In the 1970s and the 1990s, only one segment of the market bore valuations with no relationship to the fundamentals. Today, the ‘nifty–fifty’ phenomenon is all–embracing. Investment criteria which have been valid since the Medes and the Persians no longer hold true: borrowing levels have risen to very high levels, but minimal interest rates mean that defaults are rare; debt service is of negligible proportions, but the absence of inflation means that the possibility of ever repaying capital is unrealistic for many entities, both sovereign and corporate. The political outlook is uncertain, perhaps no more so than was routinely the case in the first half of the twentieth century, but the old order is threatened in the east, by a Chinese resurgence of power, economically and politically; in Europe from the gradual erosion of EU authority to govern on behalf of its people, and in America from the arrival of an unknown force in Donald Trump. There is a real danger that protectionism snuffs out growth in world trade. The reason is not hard to discern; everybody welcomes prosperity, but its benefits accrue always towards the few, as the commoditisation of jobs, and their replacement by technology, has made life precarious for the majority of blue collar workers in the West, and a significant minority of the professional classes.
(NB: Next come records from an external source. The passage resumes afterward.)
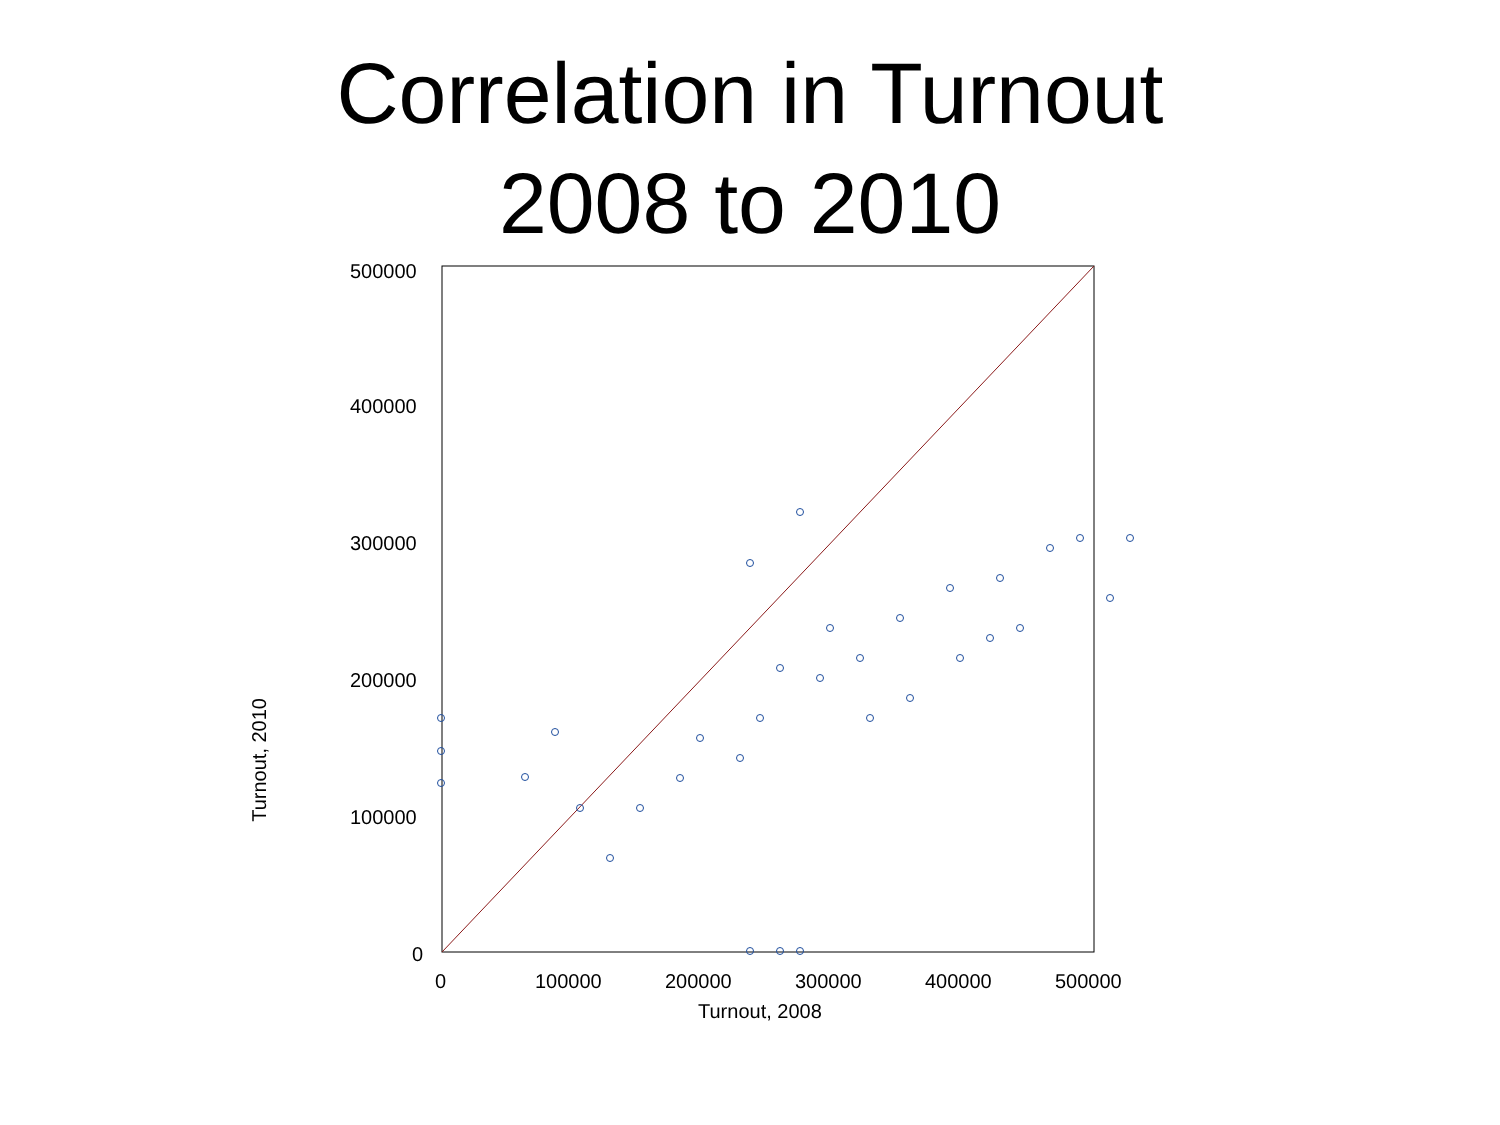Correlation in Turnout
2008 to 2010
500000
400000
300000
200000
100000
0
0 100000 200000 300000 400000 500000
Turnout, 2008
Turnout, 2010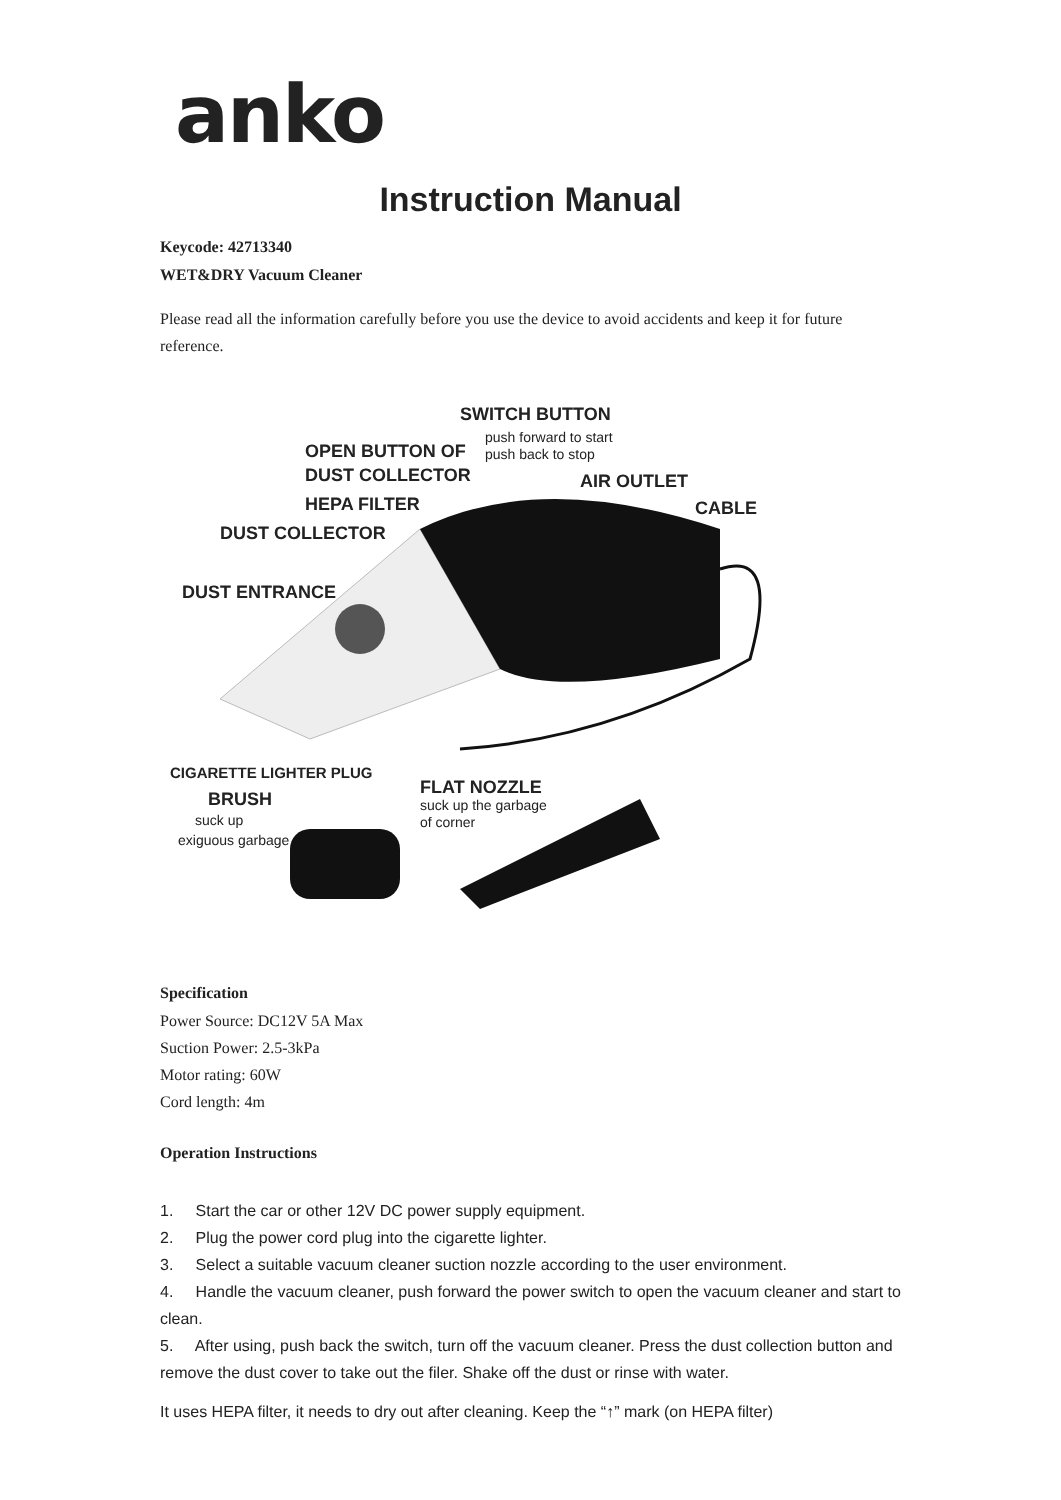anko
Instruction Manual
Keycode: 42713340
WET&DRY Vacuum Cleaner
Please read all the information carefully before you use the device to avoid accidents and keep it for future reference.
SWITCH BUTTON
push forward to start
push back to stop OPEN BUTTON OF
DUST COLLECTOR AIR OUTLET
HEPA FILTER CABLE
DUST COLLECTOR
DUST ENTRANCE
CIGARETTE LIGHTER PLUG
FLAT NOZZLE
suck up the garbage
of corner
BRUSH
suck up
exiguous garbage
Specification
Power Source: DC12V 5A Max
Suction Power: 2.5-3kPa
Motor rating: 60W
Cord length: 4m
Operation Instructions
1. Start the car or other 12V DC power supply equipment.
2. Plug the power cord plug into the cigarette lighter.
3. Select a suitable vacuum cleaner suction nozzle according to the user environment.
4. Handle the vacuum cleaner, push forward the power switch to open the vacuum cleaner and start to clean.
5. After using, push back the switch, turn off the vacuum cleaner. Press the dust collection button and remove the dust cover to take out the filer. Shake off the dust or rinse with water.
It uses HEPA filter, it needs to dry out after cleaning. Keep the “↑” mark (on HEPA filter)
The great question which needs an answer is, how unsound are valuations? All the uncertainties could result in poorer outcomes than expected, which would lower prices, but there are not many variables which have yet to be priced into the markets. There is a possibility that all is well on the outcomes but, as with the ‘nifty–fifties’, the earnings come through but the stocks fall by reason of an adjustment in valuation. (It is striking how well–judged the universe of that bubble had been assessed by the market – they really were the great companies of America. A very few, such as Xerox and Kodak, turned sour, but the big majority proved their mettle). The moral was: right companies, wrong valuations. Today it is the fixed interest market which is manifestly wrong, and other assets are priced off the fixed interest market. In the summer, no less than $13.4 trillion of government debt (and some corporate debt, too) yielded less than nothing. Sooner or later, this will change – maybe not in the investable time–horizon. If it is fairly certain to happen, and the post–truth world will give way to some home truths about investment, why do we all hang around, investing other people’s money in assets that could turn sour on us? It is for these reasons that we maintain positions in protection; some of these have lost money, but remain essential if ever the unsoundness of valuations becomes horribly apparent.

And that is when I remember the cars in Prague, and their occupants, escorted by the men in homburgs. If one takes a stand against the crisis, one needs to be sure to be right – not, perhaps, so very difficult – and that the timing is on the button – impossible!

As we start 2017, we continue to walk the tightrope. We remain more strongly alert to the possibility of a sharp downward move in asset prices than ever. Our sense is that it will be the premonition of untoward inflation – or, possibly, its unexpected and shocking arrival, unannounced, which will trigger the next bear market. If that is the cause, we are well protected. But with markets high, and investors still keenly interested in comparative performance, our primary emotion as we look back on 2016 is relief.